Apparentemente opposto è l’altro bel film della sezione, Muito romântico di Melissa Dullius e Gustavo Jahn, registi brasiliani che avevano già frequentato il festival con i loro corti Triangûlum (2008) e In the Traveler’s Heart (2013). Il loro primo lungometraggio si configura sotto le sembianze di un pastiche, molto distante dalla pulizia plastica della regia di Manivel. Il film inizia con un viaggio in cargo, dal Brasile alla Germania, ripreso dall’obbiettivo di una Super8 che i due registi (anche protagonisti del lungometraggio) si scambiano, mantenendo inalterato il gusto per le inquadrature ricercate che esaltano i volumi della nave e la vastità di un orizzonte a cui stanno andando incontro. Le immagini in pellicola, il commento poetico fuori campo, l’introduzione delle loro figure come presenze fantasmatiche, collocano il film in una dimensione tipica del documentario in prima persona. Eppure, a dieci minuti dall’inizio, il tono cambia: il viaggio non era l’obbiettivo, ma solo il colpo d’inizio per dare il via a una vita insieme, vissuta all’insegna del cinema e dell’amore. E questo film, cangiante come sono i lunghi innamoramenti, prova a tradurre l’esperienza di un rapporto amoroso tra i venti e i trent’anni in linguaggio cinematografico. Melissa e Gustavo cambiano, si trasformano, rischiano di allontanarsi, si ritrovano e nel frattempo crescono nella loro passione: e il loro film non ha paura di prendere le forme della commedia romantica, del videoclip, della performance artistica, del cinema che gioca con il passato per intravedere il futuro.

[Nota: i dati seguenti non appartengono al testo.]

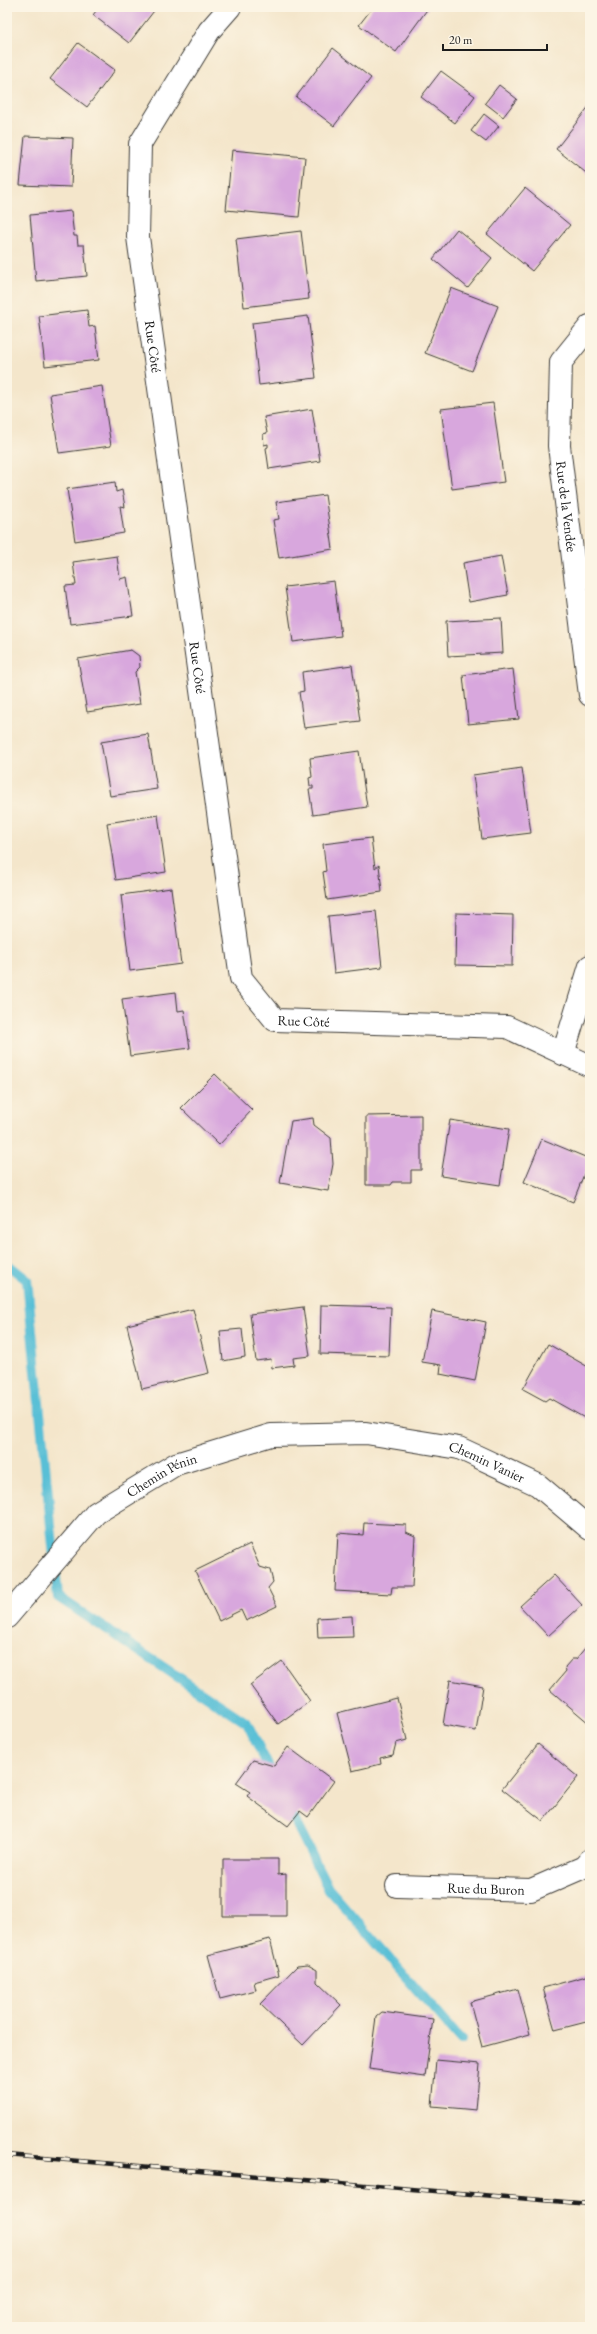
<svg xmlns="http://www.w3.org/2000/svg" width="597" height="2334" font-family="'EB Garamond',serif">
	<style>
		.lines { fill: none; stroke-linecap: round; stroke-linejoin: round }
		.stream { stroke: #58bfd6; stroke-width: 10 }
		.building { fill: #d8a7dd }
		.minor-casing { stroke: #3c3a36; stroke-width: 24 }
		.tertiary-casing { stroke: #3c3a36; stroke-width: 24 }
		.minor { stroke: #fff; stroke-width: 22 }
		.tertiary { stroke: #fff; stroke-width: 22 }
		.rail-casing { stroke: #1c1c1c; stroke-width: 4.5 }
		.rail { stroke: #fcf5e5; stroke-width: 3; stroke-dasharray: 9; stroke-linecap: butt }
		.labels { text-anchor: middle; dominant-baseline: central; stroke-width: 3; stroke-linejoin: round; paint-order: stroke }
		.street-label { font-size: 14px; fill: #1c1c1c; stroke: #fcf5e5 }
	</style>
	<rect width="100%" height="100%" fill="#fcf5e5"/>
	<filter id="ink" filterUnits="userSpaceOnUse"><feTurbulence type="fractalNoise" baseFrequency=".025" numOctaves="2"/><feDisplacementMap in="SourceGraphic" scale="8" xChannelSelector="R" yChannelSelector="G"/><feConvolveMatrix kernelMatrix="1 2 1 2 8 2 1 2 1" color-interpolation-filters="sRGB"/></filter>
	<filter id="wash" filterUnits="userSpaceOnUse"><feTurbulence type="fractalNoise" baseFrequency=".012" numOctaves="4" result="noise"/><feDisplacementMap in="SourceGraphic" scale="16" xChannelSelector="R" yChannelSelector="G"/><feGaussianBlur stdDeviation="0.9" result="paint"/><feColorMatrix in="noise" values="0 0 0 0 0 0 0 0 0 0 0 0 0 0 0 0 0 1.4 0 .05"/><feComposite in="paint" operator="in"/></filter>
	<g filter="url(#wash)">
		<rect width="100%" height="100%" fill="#f4e6cb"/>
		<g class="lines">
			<g class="stream">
				<path d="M 7,1264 L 27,1280 L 58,1597 L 247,1723 L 273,1776"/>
				<path d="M 288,1807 L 328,1888 L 461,2040"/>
			</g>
		</g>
		<g id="blocks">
			<g class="building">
				<path d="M 99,7 L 157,7 L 129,43 L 93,15 Z"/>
				<path d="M 373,7 L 429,7 L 396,52 L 359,25 Z"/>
				<path d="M 78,43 L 115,70 L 87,107 L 50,79 Z"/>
				<path d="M 333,48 L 371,78 L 334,126 L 296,97 Z"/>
				<path d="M 441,71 L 475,96 L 455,123 L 421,97 Z"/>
				<path d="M 499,85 L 517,99 L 503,117 L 485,103 Z"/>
				<path d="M 590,105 L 590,176 L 556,149 Z"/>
				<path d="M 484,114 L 499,126 L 486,142 L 471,131 Z"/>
				<path d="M 25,136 L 73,138 L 71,187 L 20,185 Z"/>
				<path d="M 232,150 L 305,157 L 299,217 L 226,210 Z"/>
				<path d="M 525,188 L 570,225 L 532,271 L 487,234 Z"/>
				<path d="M 71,211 L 74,236 L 77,236 L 78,245 L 84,245 L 87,276 L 36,281 L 30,215 Z"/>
				<path d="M 457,229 L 492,258 L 468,288 L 433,259 Z"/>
				<path d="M 301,231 L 309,299 L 244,307 L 236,239 Z"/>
				<path d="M 451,288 L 498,306 L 472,371 L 425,353 Z"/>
				<path d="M 87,310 L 89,327 L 95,326 L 99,360 L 45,366 L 39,316 Z"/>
				<path d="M 308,316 L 316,378 L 259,385 L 252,323 Z"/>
				<path d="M 102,386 L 111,446 L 59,453 L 50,394 Z"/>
				<path d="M 493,403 L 504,482 L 452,489 L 441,409 Z"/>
				<path d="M 312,409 L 320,461 L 269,469 L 266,448 L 268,447 L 268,444 L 264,445 L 263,434 L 267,433 L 264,417 Z"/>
				<path d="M 115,482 L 116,492 L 122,490 L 125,507 L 120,506 L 124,533 L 75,541 L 67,489 Z"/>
				<path d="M 325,495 L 333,549 L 279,558 L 273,520 L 279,519 L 276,502 Z"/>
				<path d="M 117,556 L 120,579 L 127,577 L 133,616 L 70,624 L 65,586 L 76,585 L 73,562 Z"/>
				<path d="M 501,556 L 508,595 L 469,602 L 463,563 Z"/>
				<path d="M 334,581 L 341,636 L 293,642 L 285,587 Z"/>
				<path d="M 501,618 L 503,653 L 448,656 L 446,621 Z"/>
				<path d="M 131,650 L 139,656 L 140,667 L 135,672 L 140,704 L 87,712 L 78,659 Z"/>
				<path d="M 352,665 L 360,721 L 304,728 L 299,692 L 304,691 L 302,672 Z"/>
				<path d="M 513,669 L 519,719 L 468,724 L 463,675 Z"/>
				<path d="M 148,734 L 157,789 L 110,796 L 101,742 Z"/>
				<path d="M 359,751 L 367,807 L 313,815 L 309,789 L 313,789 L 313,786 L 310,786 L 309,778 L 312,777 L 310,758 Z"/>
				<path d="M 522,768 L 531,833 L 482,839 L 473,775 Z"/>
				<path d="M 158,815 L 166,872 L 116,880 L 107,823 Z"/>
				<path d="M 371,838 L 375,868 L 379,865 L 382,892 L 327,900 L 323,872 L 326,871 L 323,844 Z"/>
				<path d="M 171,888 L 181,964 L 130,971 L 121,895 Z"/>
				<path d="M 376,911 L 382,967 L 334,973 L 328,916 Z"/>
				<path d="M 456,913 L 513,915 L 512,966 L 455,965 Z"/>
				<path d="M 176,992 L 178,1011 L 184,1010 L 190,1048 L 130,1056 L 122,999 Z"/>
				<path d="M 215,1074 L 252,1110 L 219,1145 L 181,1108 Z"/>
				<path d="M 421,1115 L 421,1170 L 411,1170 L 411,1182 L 393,1182 L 391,1185 L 366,1185 L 366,1116 Z"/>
				<path d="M 313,1118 L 314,1125 L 331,1138 L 333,1164 L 328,1191 L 280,1183 L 291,1121 Z"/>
				<path d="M 450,1120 L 509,1129 L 500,1185 L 441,1176 Z"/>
				<path d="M 542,1139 L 590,1159 L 573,1202 L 524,1182 Z"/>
				<path d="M 321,1305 L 391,1307 L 389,1356 L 320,1354 Z"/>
				<path d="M 303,1307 L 310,1356 L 293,1358 L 294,1365 L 272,1368 L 271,1359 L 256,1361 L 250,1314 Z"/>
				<path d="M 193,1309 L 209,1373 L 142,1389 L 127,1325 Z"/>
				<path d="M 432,1311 L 486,1322 L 475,1381 L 440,1374 L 441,1365 L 422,1362 Z"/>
				<path d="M 242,1329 L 245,1357 L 223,1361 L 220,1331 Z"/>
				<path d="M 548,1344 L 590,1368 L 590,1421 L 549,1398 L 545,1401 L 523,1389 Z"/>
				<path d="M 364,1523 L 406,1525 L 406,1532 L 415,1536 L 412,1587 L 392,1587 L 391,1594 L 335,1591 L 338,1533 L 363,1535 Z"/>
				<path d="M 250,1544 L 260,1567 L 270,1570 L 273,1582 L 268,1588 L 277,1606 L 246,1621 L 241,1610 L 219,1621 L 195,1571 Z"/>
				<path d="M 554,1575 L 582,1605 L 548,1636 L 520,1606 Z"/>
				<path d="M 352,1616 L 353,1637 L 318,1638 L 317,1618 Z"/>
				<path d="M 590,1642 L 590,1724 L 550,1690 L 566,1671 L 565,1667 L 572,1659 L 576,1659 Z"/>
				<path d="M 282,1661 L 310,1701 L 278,1724 L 250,1685 Z"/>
				<path d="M 450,1680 L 483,1686 L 476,1731 L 443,1725 Z"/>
				<path d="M 397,1698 L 407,1740 L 396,1743 L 393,1755 L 380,1758 L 381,1764 L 352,1771 L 337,1713 Z"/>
				<path d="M 538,1744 L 578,1777 L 543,1821 L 502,1789 Z"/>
				<path d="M 288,1747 L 334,1781 L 308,1817 L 300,1811 L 288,1826 L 247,1796 L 250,1792 L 236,1783 L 253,1760 L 274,1766 Z"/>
				<path d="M 223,1859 L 278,1859 L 278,1875 L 286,1874 L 286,1916 L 223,1916 Z"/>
				<path d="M 270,1939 L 279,1975 L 254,1982 L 256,1990 L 220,1999 L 208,1955 Z"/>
				<path d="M 308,1965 L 317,1970 L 317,1982 L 341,2005 L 303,2045 L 260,2004 L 297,1966 Z"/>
				<path d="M 590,1975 L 590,2021 L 555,2030 L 543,1988 Z"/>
				<path d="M 518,1989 L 530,2034 L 482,2047 L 470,2002 Z"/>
				<path d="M 382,2012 L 433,2019 L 425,2077 L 369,2069 L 376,2017 Z"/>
				<path d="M 436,2060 L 480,2064 L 476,2110 L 432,2106 Z"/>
			</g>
		</g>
	</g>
	<g filter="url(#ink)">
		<use href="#blocks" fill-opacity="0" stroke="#3c3a36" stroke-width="1"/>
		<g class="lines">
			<defs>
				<g id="minor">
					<path id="s1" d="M 230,7 L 209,31 L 140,144 L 138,237 L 241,978 L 275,1020 L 507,1027 L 590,1066"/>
					<path id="s2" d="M 590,326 L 561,362 L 559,446 L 590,695"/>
					<path d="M 563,1054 L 590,966"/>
					<path id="s3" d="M 397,1886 L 531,1890 L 584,1867 L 590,1860"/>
				</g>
				<g id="tertiary">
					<path id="s4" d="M 7,1617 L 96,1513 L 176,1464 L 271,1435 L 366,1433 L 459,1448 L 538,1485 L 590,1529"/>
				</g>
			</defs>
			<use href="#minor" class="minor-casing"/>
			<use href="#tertiary" class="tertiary-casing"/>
			<use href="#minor" class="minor"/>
			<use href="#tertiary" class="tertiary"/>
			<defs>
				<path id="rail" d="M 7,2155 L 590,2204"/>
			</defs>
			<use href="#rail" class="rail-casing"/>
			<use href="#rail" class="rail"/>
		</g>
	</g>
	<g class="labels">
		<g class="street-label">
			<text stroke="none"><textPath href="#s1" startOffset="368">Rue Côté</textPath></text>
			<text stroke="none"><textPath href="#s2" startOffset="191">Rue de la Vendée</textPath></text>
			<text stroke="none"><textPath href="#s1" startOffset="692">Rue Côté</textPath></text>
			<text stroke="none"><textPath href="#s1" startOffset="1088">Rue Côté</textPath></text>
			<text stroke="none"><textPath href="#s4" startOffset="550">Chemin Vanier</textPath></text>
			<text stroke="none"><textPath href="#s4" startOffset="213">Chemin Pénin</textPath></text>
			<text stroke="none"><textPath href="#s3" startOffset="89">Rue du Buron</textPath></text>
		</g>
	</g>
	<rect width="597" height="2334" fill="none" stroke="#fcf5e5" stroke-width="24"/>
	<path d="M443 44v6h104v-6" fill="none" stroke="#1c1c1c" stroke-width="2"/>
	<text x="449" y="44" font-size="12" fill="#1c1c1c" stroke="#fcf5e5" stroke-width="3" paint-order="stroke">20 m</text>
</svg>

Muito romântico è soprattutto un film che non ha paura di osare, mescolando registri molto distanti, permettendosi di scontentare i puristi del cinema sperimentale come chi cerca la commedia giovanilista, esibendo i suoi difetti e le sue ripetizioni come segno di indipendenza. Andando contro all’idea di un cinema perfetto e anestetizzato, Melissa e Gustavo affondano nel proprio vissuto e riescono a tradurlo in una recita straniata e lunare, che a sua volta – come in un gioco di scatole cinesi – contiene altre vite di altre coppie, legate da un’unica folgorante visione: il disegno di un cerchio nero, che si trasforma in un collegamento tra dimensioni distanti, un flickering disturbante e allucinato che conduce a una nuova percezione dell’altro (e di conseguenza di se stessi). Un primo film che è anche il compimento di un percorso di formazione, e proprio in questo sta il suo più grande pregio: Muito romântico racchiude in sé la precarietà del divenire.